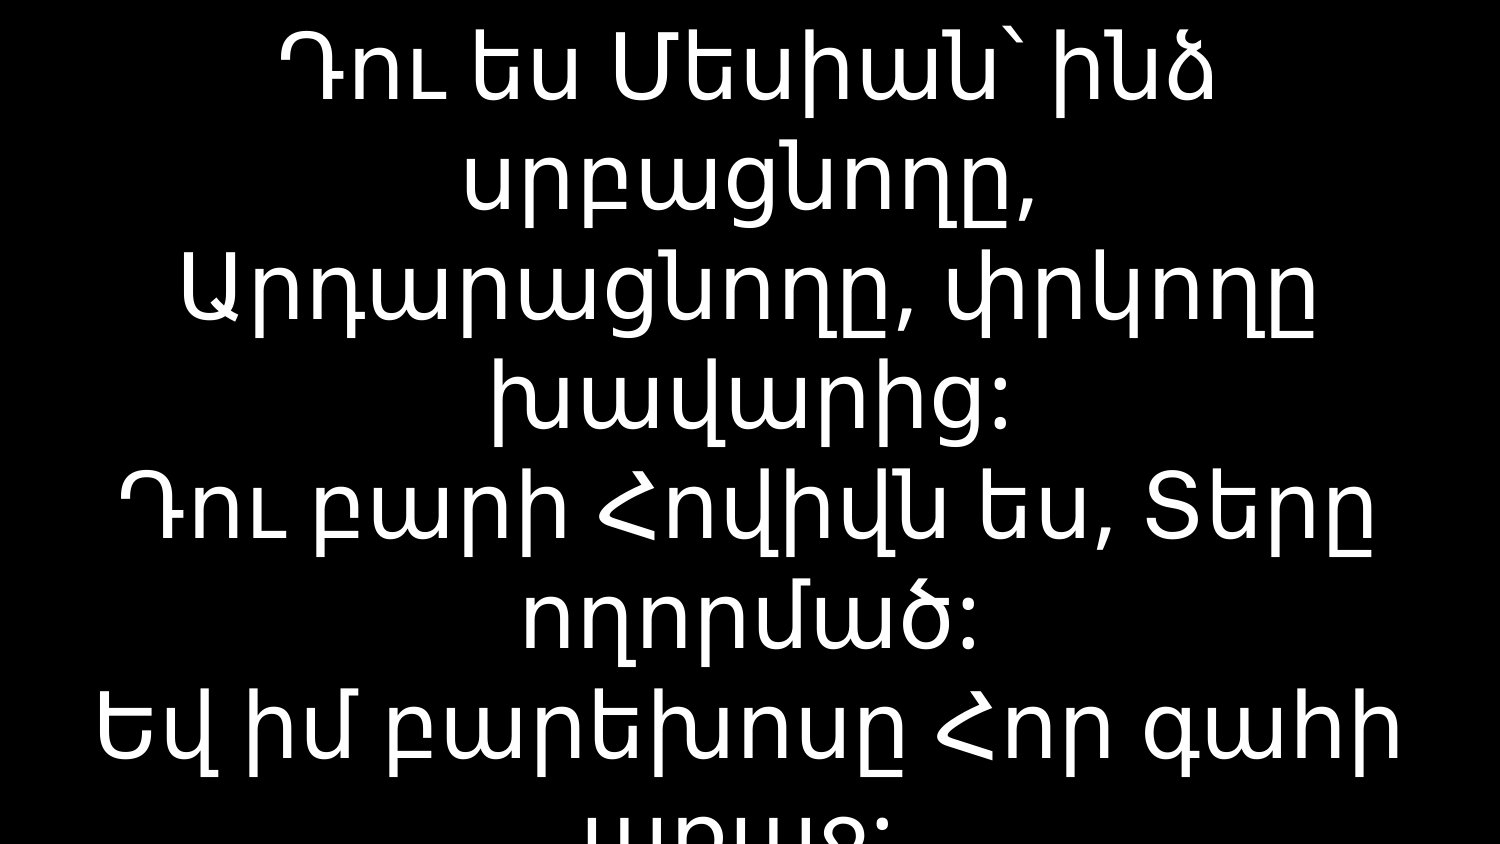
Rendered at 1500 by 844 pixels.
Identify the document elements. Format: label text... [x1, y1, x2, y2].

title Դու ես Մեսիան՝ ինձ սրբացնողը, Արդարացնողը, փրկողը խավարից: Դու բարի Հովիվն ես, Տերը ողորմած: Եվ իմ բարեխոսը Հոր գահի առաջ: [0, 0, 1500, 844]
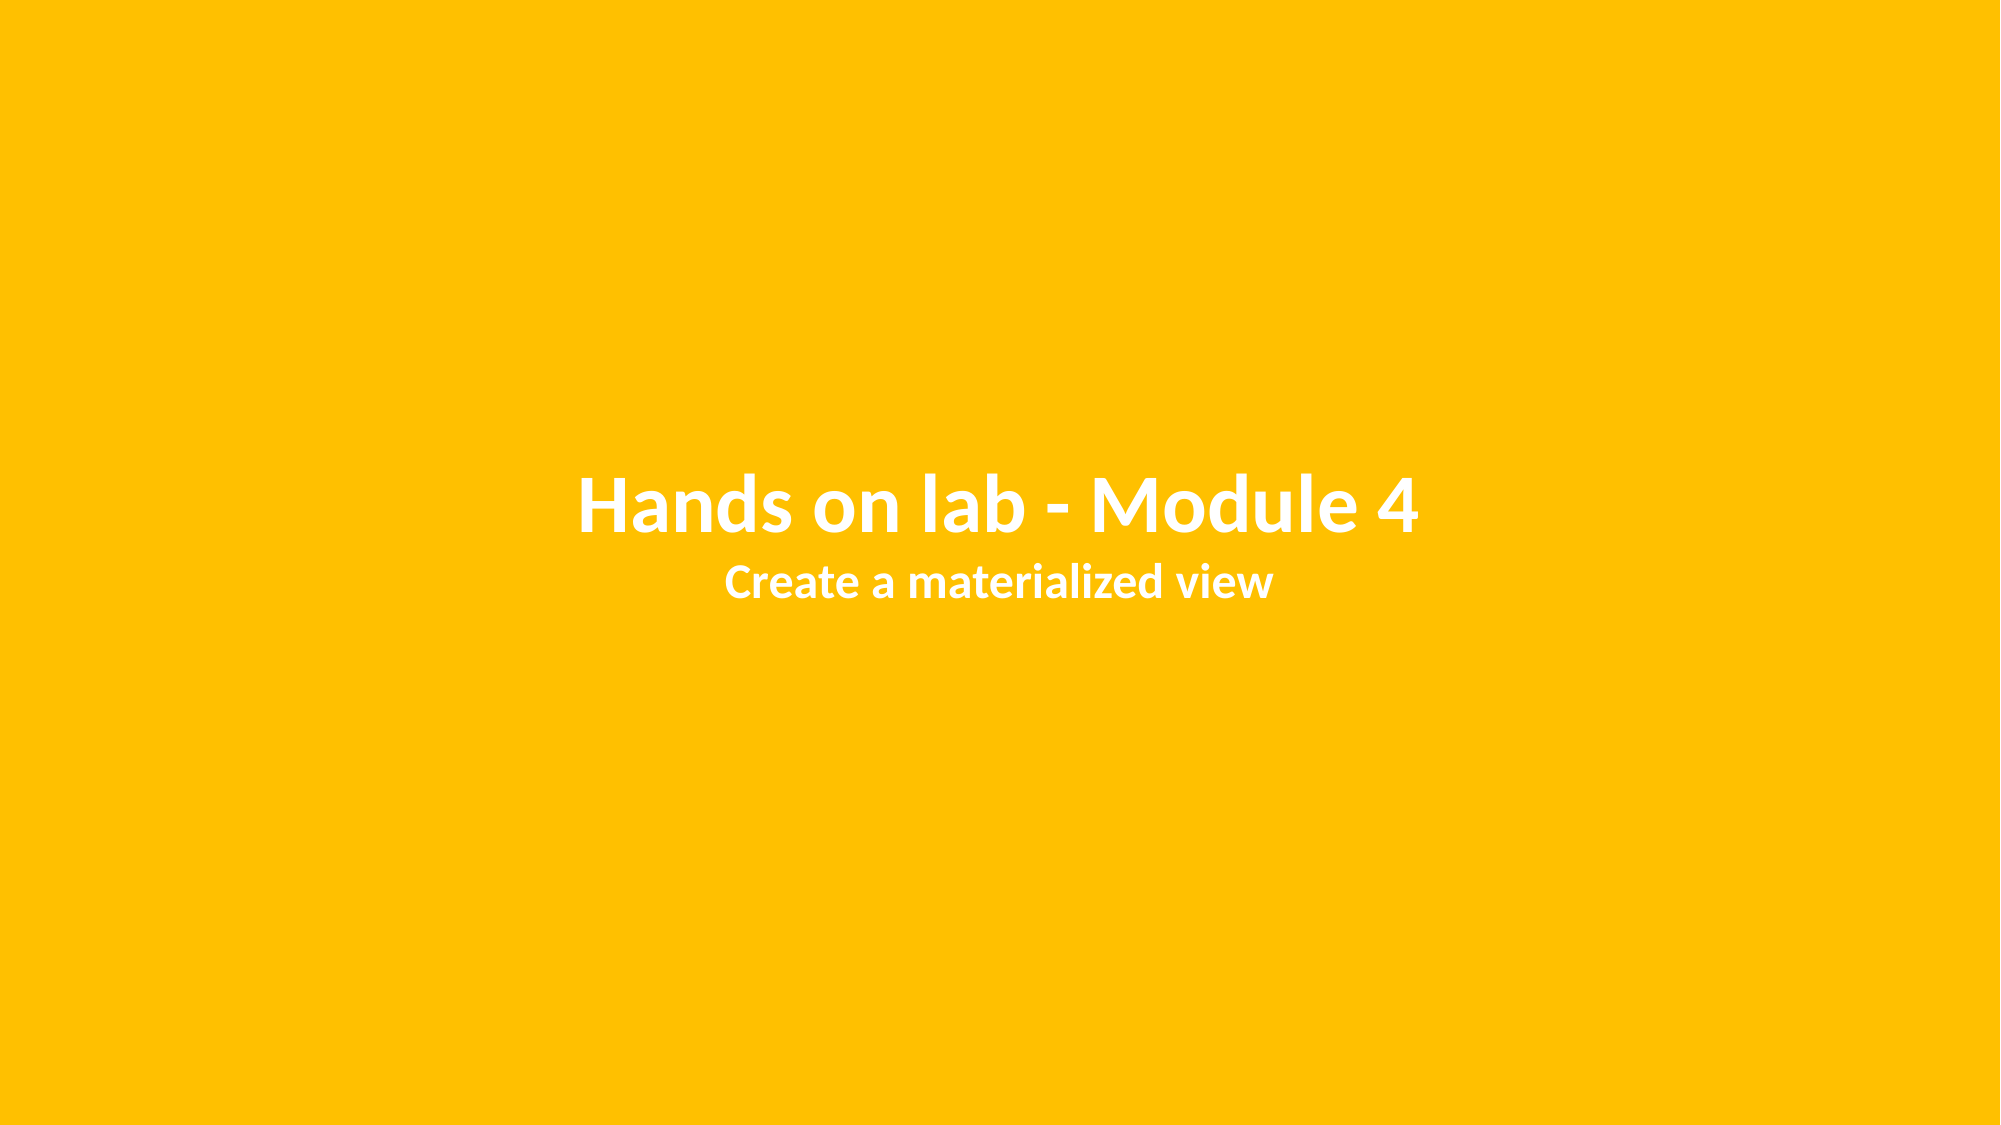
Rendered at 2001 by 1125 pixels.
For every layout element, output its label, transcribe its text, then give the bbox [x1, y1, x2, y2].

text_box Hands on lab - Module 4 Create a materialized view [148, 441, 1851, 717]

=======

Assignment: For the string "pixels", give the number of lines in the data that contain it, and only that number.

Written solution: 2